# [Required work]
Every line of the entries below that carries the string "AperFunction" should be copied.

# [Material to process]

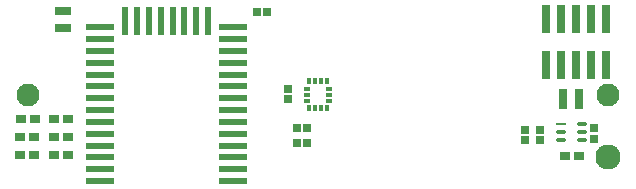
<source format=gbr>
%TF.GenerationSoftware,Altium Limited,Altium Designer,23.6.0 (18)*%
G04 Layer_Color=8388736*
%FSLAX45Y45*%
%MOMM*%
%TF.SameCoordinates,DE65B9CC-D9CF-42CD-B8C9-10693606ABAB*%
%TF.FilePolarity,Negative*%
%TF.FileFunction,Soldermask,Top*%
%TF.Part,Single*%
G01*
G75*
%TA.AperFunction,ConnectorPad*%
%ADD10R,2.40000X0.60000*%
%ADD11R,0.60000X2.40000*%
%ADD13R,1.40000X0.75000*%
%ADD14R,0.75000X2.40000*%
%TA.AperFunction,SMDPad,CuDef*%
G04:AMPARAMS|DCode=16|XSize=0.86535mm|YSize=0.29247mm|CornerRadius=0.14624mm|HoleSize=0mm|Usage=FLASHONLY|Rotation=0.000|XOffset=0mm|YOffset=0mm|HoleType=Round|Shape=RoundedRectangle|*
%AMROUNDEDRECTD16*
21,1,0.86535,0.00000,0,0,0.0*
21,1,0.57288,0.29247,0,0,0.0*
1,1,0.29247,0.28644,0.00000*
1,1,0.29247,-0.28644,0.00000*
1,1,0.29247,-0.28644,0.00000*
1,1,0.29247,0.28644,0.00000*
%
%ADD16ROUNDEDRECTD16*%
%ADD17R,0.86535X0.29247*%
%ADD20R,0.57500X0.35000*%
%ADD21R,0.35000X0.57500*%
%ADD33R,0.90000X0.75000*%
%ADD34R,0.80000X1.75000*%
%ADD35R,0.75000X0.79000*%
%ADD36R,0.79000X0.75000*%
%TA.AperFunction,ComponentPad*%
%ADD37C,1.93500*%
%ADD38C,2.13000*%
D10*
X3460900Y2495000D02*
D03*
Y2595000D02*
D03*
Y2695000D02*
D03*
Y2795000D02*
D03*
Y2895000D02*
D03*
Y2995000D02*
D03*
Y3095000D02*
D03*
Y3195000D02*
D03*
Y3295000D02*
D03*
Y3395000D02*
D03*
Y3495000D02*
D03*
Y3595000D02*
D03*
Y3695000D02*
D03*
Y3795000D02*
D03*
X4590900D02*
D03*
Y3695000D02*
D03*
Y3595000D02*
D03*
Y3495000D02*
D03*
Y3395000D02*
D03*
Y3295000D02*
D03*
Y3195000D02*
D03*
Y3095000D02*
D03*
Y2995000D02*
D03*
Y2895000D02*
D03*
Y2795000D02*
D03*
Y2695000D02*
D03*
Y2595000D02*
D03*
Y2495000D02*
D03*
D11*
X3675900Y3845000D02*
D03*
X3775900D02*
D03*
X3875900D02*
D03*
X3975900D02*
D03*
X4075900D02*
D03*
X4175900D02*
D03*
X4275900D02*
D03*
X4375900D02*
D03*
D13*
X3149600Y3788300D02*
D03*
Y3933300D02*
D03*
D14*
X7747000Y3869800D02*
D03*
X7620000D02*
D03*
X7493000D02*
D03*
X7366000D02*
D03*
X7239000D02*
D03*
X7747000Y3479800D02*
D03*
X7620000D02*
D03*
X7493000D02*
D03*
X7366000D02*
D03*
X7239000D02*
D03*
D16*
X7543800Y2974800D02*
D03*
Y2909800D02*
D03*
Y2844800D02*
D03*
X7363087D02*
D03*
Y2909800D02*
D03*
D17*
Y2974800D02*
D03*
D20*
X5399850Y3275800D02*
D03*
Y3225800D02*
D03*
Y3175800D02*
D03*
X5217350D02*
D03*
Y3225800D02*
D03*
Y3275800D02*
D03*
D21*
X5383600Y3109550D02*
D03*
X5333600D02*
D03*
X5283600D02*
D03*
X5233600D02*
D03*
Y3342050D02*
D03*
X5283600D02*
D03*
X5333600D02*
D03*
X5383600D02*
D03*
D33*
X2908300Y3015900D02*
D03*
X2793300D02*
D03*
X3071459Y3015900D02*
D03*
X3186459D02*
D03*
X2902300Y2870200D02*
D03*
X2787300D02*
D03*
X3071459D02*
D03*
X3186459D02*
D03*
X2902300Y2717800D02*
D03*
X2787300D02*
D03*
X3071459D02*
D03*
X3186459D02*
D03*
X7397400Y2705100D02*
D03*
X7512400D02*
D03*
D34*
X7378700Y3187700D02*
D03*
X7513700D02*
D03*
D35*
X5124900Y2946400D02*
D03*
X5212900D02*
D03*
X4788800Y3924300D02*
D03*
X4876800D02*
D03*
X5212900Y2819400D02*
D03*
X5124900D02*
D03*
D36*
X7645400Y2851600D02*
D03*
Y2939600D02*
D03*
X5054600Y3275700D02*
D03*
Y3187700D02*
D03*
X7061200Y2926900D02*
D03*
Y2838900D02*
D03*
X7188200Y2926900D02*
D03*
Y2838900D02*
D03*
D37*
X7763600Y3225800D02*
D03*
X2853600D02*
D03*
D38*
X7763600Y2695800D02*
D03*
%TF.MD5,de544165442b6df331b4d68d5405b10d*%
M02*

</source>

# [Solution]
%TA.AperFunction,ConnectorPad*%
%TA.AperFunction,SMDPad,CuDef*%
%TA.AperFunction,ComponentPad*%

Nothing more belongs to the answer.